Impact of a Weaker Canadian Dollar on Canadians

Canadian Dollar

Following the Bank of Canada’s decision to maintain its key interest rate at five percent, the Canadian dollar has weakened against the U.S. dollar, prompting Canadians to consider the implications of this shift.

How is the Canadian Dollar Performing?

As of midday, the Canadian dollar was trading at 72.55 cents to the U.S. dollar, down from 72.83 cents on the previous day. Notably, it was trading above 75 cents against the U.S. dollar in July, but the current level is nearing the brief low of 72.43 cents in March. In the preceding October, it also traded within the 72-cent range and dipped below 69 cents in March 2020 during the early days of the pandemic. In May 2021, it even exceeded 82 cents against the U.S. dollar.

Who Stands to Benefit?

A weaker Canadian dollar can provide a boost to certain sectors. For instance, the tourism industry benefits as the weaker dollar attracts more visitors from abroad, particularly from the United States, where their money has greater purchasing power in Canada. Additionally, Canadian businesses involved in exports, such as the oil and gas sector, forestry, and manufacturing, may see increased profits.

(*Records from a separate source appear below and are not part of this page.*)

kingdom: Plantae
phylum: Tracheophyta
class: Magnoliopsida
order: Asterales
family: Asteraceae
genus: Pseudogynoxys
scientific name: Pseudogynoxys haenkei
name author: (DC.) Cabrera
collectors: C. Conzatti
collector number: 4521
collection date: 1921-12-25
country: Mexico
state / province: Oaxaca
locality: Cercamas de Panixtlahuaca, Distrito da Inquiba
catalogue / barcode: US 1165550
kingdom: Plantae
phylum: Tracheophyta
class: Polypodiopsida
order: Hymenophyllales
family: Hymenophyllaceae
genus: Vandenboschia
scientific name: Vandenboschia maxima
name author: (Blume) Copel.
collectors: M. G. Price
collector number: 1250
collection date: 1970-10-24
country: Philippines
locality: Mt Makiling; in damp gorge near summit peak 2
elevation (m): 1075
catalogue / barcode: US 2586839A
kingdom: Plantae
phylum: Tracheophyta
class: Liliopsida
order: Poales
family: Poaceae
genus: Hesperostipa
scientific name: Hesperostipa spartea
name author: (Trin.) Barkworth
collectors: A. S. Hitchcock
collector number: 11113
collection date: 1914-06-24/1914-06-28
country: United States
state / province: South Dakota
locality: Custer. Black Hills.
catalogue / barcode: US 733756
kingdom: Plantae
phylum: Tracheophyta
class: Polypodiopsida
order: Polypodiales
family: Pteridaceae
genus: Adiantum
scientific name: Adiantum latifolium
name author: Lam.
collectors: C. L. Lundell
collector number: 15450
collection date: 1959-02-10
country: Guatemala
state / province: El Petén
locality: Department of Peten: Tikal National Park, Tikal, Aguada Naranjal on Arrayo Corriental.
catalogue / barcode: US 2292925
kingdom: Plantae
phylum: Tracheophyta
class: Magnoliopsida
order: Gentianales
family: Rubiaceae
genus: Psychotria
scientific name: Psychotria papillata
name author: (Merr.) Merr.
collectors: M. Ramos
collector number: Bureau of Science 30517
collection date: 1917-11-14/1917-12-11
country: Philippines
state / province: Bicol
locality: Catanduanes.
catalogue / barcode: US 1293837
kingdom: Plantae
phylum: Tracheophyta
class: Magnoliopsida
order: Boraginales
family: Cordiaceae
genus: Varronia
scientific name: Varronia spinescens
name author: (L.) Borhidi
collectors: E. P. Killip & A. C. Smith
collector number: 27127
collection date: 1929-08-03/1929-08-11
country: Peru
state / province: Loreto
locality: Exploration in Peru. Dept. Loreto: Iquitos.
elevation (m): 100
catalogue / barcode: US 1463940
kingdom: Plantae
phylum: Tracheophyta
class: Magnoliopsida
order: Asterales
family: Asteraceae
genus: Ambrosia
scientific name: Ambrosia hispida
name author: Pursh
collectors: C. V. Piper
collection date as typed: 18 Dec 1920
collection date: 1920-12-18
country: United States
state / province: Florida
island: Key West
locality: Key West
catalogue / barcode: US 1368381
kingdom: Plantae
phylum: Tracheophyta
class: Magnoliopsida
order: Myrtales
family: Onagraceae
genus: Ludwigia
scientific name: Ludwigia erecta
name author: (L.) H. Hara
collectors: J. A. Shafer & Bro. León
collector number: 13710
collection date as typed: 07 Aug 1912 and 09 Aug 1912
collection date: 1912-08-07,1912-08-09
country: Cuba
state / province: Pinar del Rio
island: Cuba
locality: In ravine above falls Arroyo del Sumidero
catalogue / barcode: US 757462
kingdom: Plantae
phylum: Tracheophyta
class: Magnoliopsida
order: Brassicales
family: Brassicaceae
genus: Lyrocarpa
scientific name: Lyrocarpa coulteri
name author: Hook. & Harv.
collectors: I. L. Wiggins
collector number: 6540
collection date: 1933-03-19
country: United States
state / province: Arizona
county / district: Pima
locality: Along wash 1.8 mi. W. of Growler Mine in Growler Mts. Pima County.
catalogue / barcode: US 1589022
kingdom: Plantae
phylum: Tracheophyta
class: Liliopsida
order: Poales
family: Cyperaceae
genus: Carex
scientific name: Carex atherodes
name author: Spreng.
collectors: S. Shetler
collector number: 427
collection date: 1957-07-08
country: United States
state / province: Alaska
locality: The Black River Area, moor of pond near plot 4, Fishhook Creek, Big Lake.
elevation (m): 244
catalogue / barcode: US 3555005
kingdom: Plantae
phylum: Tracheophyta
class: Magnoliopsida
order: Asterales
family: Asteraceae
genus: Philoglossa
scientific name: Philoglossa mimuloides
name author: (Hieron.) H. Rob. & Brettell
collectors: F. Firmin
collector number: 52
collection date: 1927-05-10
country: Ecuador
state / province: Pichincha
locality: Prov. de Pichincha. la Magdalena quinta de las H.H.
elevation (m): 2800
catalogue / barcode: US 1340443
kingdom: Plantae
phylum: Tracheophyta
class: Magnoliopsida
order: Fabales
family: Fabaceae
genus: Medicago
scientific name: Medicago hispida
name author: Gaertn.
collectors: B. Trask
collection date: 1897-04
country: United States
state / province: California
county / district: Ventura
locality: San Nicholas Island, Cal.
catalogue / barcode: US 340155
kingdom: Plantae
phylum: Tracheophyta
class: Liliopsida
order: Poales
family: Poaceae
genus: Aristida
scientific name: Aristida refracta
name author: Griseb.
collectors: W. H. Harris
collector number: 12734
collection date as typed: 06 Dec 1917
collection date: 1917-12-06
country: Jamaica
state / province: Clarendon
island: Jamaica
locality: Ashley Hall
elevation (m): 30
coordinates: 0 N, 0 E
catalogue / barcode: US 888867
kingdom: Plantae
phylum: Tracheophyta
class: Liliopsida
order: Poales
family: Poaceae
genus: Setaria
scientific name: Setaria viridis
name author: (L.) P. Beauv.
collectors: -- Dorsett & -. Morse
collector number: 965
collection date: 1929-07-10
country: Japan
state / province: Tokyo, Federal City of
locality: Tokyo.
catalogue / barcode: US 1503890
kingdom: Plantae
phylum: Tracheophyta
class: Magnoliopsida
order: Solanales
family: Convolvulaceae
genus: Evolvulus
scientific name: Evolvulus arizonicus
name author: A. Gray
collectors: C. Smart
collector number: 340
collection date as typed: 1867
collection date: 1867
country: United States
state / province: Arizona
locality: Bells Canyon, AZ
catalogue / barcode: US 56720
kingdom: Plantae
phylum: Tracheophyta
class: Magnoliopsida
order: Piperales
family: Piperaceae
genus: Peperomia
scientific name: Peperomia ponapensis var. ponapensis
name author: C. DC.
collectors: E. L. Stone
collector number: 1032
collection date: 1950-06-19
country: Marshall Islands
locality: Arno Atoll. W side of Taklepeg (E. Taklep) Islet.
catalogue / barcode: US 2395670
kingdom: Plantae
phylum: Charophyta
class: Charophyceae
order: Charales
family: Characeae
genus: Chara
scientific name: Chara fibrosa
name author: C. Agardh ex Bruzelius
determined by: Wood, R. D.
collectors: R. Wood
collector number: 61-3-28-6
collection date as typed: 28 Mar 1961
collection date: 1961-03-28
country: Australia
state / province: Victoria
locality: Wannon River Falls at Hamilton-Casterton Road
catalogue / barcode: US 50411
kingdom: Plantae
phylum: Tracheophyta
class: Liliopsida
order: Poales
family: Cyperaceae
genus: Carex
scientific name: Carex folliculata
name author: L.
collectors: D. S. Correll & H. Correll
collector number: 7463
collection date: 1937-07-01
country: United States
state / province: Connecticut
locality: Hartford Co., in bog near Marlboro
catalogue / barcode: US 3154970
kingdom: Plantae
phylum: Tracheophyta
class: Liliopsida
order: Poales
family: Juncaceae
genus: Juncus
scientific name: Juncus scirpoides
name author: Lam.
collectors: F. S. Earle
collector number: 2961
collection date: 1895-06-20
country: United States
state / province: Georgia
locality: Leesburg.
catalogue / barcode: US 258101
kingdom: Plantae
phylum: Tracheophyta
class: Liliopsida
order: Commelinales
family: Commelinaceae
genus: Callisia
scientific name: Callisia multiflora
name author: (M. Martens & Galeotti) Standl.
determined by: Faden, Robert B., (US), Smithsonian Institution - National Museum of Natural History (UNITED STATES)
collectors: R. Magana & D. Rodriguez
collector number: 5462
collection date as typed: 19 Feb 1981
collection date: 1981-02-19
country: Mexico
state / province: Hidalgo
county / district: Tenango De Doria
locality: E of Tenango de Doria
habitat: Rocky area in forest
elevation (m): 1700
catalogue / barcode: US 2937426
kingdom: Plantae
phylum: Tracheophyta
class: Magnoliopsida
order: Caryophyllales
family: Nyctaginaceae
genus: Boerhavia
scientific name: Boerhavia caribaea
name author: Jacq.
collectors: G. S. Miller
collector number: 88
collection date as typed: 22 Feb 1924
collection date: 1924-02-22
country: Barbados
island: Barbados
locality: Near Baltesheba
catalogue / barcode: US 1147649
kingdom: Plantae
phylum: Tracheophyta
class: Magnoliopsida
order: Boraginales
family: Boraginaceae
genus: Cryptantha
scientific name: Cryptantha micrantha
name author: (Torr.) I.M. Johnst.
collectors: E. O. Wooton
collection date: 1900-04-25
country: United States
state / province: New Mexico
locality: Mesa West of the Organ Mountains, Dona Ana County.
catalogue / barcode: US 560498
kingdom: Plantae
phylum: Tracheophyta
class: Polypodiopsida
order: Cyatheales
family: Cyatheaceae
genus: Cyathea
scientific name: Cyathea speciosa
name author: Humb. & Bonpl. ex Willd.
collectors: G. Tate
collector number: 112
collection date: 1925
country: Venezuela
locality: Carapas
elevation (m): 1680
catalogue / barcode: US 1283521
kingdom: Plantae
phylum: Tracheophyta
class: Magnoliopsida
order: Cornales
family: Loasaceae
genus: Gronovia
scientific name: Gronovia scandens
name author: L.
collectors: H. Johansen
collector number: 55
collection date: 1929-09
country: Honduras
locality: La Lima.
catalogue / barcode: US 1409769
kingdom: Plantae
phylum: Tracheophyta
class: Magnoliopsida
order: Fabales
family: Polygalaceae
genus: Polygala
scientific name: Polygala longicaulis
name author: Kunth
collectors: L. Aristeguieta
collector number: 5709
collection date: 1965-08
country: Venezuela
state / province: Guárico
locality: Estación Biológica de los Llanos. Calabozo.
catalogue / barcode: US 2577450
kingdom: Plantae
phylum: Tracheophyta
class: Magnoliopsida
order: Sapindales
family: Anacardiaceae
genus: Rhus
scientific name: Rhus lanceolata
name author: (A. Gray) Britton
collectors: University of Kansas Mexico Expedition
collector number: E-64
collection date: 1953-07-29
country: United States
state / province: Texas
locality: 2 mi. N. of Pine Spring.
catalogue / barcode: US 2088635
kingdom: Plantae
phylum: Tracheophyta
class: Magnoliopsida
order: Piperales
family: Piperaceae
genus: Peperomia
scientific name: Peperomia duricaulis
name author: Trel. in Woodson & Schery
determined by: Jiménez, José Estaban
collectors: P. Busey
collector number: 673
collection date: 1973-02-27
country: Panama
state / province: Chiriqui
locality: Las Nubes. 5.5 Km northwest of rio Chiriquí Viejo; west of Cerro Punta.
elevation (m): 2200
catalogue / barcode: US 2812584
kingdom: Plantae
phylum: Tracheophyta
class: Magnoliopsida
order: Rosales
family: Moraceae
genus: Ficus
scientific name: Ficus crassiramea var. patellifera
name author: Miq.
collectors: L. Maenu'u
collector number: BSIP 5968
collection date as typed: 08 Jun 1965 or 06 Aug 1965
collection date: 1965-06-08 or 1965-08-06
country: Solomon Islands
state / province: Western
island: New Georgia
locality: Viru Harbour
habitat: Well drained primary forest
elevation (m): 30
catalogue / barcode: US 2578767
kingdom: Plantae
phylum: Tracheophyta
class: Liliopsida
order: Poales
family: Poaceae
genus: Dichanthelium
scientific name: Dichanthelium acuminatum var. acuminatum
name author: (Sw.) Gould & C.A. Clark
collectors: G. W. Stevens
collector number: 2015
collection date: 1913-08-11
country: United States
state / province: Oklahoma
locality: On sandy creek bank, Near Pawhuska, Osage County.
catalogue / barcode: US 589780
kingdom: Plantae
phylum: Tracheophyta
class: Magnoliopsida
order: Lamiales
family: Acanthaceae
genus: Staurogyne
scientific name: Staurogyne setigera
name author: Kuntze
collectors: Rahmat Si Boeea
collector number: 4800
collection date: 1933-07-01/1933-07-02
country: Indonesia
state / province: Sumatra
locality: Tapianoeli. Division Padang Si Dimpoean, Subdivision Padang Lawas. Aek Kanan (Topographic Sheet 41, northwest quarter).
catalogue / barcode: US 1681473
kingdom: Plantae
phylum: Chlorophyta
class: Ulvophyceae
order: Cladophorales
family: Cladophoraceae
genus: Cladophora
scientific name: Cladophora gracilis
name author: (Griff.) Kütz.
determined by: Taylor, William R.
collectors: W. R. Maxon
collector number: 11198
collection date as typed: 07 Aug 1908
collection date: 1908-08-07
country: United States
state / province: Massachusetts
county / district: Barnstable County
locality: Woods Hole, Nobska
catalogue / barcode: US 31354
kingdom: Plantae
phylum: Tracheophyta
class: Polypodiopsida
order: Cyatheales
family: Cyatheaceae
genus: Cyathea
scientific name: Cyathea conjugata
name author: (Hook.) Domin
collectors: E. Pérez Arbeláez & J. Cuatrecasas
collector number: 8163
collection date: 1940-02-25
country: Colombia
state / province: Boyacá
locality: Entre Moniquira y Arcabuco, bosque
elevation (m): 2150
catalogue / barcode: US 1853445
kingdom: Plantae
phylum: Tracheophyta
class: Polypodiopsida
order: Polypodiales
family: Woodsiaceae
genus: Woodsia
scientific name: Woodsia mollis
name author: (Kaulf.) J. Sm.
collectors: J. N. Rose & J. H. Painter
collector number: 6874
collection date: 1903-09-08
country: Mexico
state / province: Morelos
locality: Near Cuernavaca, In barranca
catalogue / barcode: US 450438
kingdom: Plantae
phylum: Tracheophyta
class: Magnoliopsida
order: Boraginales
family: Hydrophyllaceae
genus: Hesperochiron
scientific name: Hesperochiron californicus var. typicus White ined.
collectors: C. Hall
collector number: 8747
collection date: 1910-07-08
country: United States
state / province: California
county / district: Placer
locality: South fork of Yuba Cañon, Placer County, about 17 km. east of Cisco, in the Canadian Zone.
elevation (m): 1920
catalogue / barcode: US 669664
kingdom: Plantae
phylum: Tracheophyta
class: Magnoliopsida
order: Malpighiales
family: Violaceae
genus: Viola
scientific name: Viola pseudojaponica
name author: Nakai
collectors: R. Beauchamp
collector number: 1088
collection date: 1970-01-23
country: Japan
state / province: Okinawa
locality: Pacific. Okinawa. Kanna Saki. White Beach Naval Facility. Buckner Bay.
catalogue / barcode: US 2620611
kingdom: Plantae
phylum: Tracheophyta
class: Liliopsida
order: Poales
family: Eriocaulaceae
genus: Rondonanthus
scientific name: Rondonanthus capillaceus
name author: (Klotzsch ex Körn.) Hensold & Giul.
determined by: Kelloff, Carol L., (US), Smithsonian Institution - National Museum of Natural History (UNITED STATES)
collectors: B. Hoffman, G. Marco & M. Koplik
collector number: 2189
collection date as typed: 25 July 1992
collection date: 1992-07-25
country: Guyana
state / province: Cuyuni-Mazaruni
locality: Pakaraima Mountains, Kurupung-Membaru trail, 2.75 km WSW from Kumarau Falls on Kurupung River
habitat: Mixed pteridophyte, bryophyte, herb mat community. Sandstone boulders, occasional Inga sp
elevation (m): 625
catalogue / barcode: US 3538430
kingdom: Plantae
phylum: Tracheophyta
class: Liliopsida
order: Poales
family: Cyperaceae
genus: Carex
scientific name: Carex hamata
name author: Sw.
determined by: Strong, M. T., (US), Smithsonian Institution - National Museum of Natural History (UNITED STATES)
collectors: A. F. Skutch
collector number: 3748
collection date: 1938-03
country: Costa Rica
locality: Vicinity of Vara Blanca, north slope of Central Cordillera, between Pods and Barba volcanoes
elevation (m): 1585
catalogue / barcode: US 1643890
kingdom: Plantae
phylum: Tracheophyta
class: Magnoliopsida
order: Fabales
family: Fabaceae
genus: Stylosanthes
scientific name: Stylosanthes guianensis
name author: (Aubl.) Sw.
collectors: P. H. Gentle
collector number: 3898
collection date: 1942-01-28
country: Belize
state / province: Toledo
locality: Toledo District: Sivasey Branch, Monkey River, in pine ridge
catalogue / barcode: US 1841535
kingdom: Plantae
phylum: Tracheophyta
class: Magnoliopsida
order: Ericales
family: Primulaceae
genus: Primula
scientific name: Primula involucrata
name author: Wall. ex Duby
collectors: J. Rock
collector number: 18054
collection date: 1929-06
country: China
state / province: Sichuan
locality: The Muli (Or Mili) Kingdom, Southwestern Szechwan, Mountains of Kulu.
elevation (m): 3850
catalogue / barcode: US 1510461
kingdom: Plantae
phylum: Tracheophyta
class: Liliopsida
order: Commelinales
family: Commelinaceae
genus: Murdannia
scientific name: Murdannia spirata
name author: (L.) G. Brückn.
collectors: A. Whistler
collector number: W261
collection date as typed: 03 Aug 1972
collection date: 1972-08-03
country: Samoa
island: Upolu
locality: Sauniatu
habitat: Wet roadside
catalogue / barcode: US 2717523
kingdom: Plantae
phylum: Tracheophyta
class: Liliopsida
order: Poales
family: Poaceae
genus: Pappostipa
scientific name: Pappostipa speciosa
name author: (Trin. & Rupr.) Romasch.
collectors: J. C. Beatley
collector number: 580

Where Does It Pose Challenges?

A diminished loonie can translate to increased costs for Canadians traveling abroad, including those heading south for the winter. It also makes imported goods more expensive. Former Bank of Canada governor Stephen Poloz pointed out that a drop in the Canadian dollar’s value from around 80 cents against the U.S. dollar to 73-74 cents can result in import prices rising by eight to nine percent. Furthermore, a weaker Canadian dollar can signify broader economic issues, particularly weak business investment, potentially leading to reduced productivity and economic growth in the future.

Impact on Inflation

The depreciating Canadian dollar can have an impact on inflation, as it boosts the prices of imported goods. However, the extent of this impact is limited, as highlighted by RBC earlier this year. RBC noted that Canadian spending is predominantly focused on services, and even with imported goods, approximately one-third of the cost is attributed to domestic services, such as shipping and retail. Furthermore, Canada has been diversifying its imports away from the United States, and the Canadian dollar has shown relative strength against certain other currencies, like the Chinese yuan, which helps mitigate the inflationary effects. Nevertheless, it’s worth noting that a weaker loonie may still lead to price increases, particularly in categories like fresh fruits, nuts, and vegetables, where a significant portion is imported.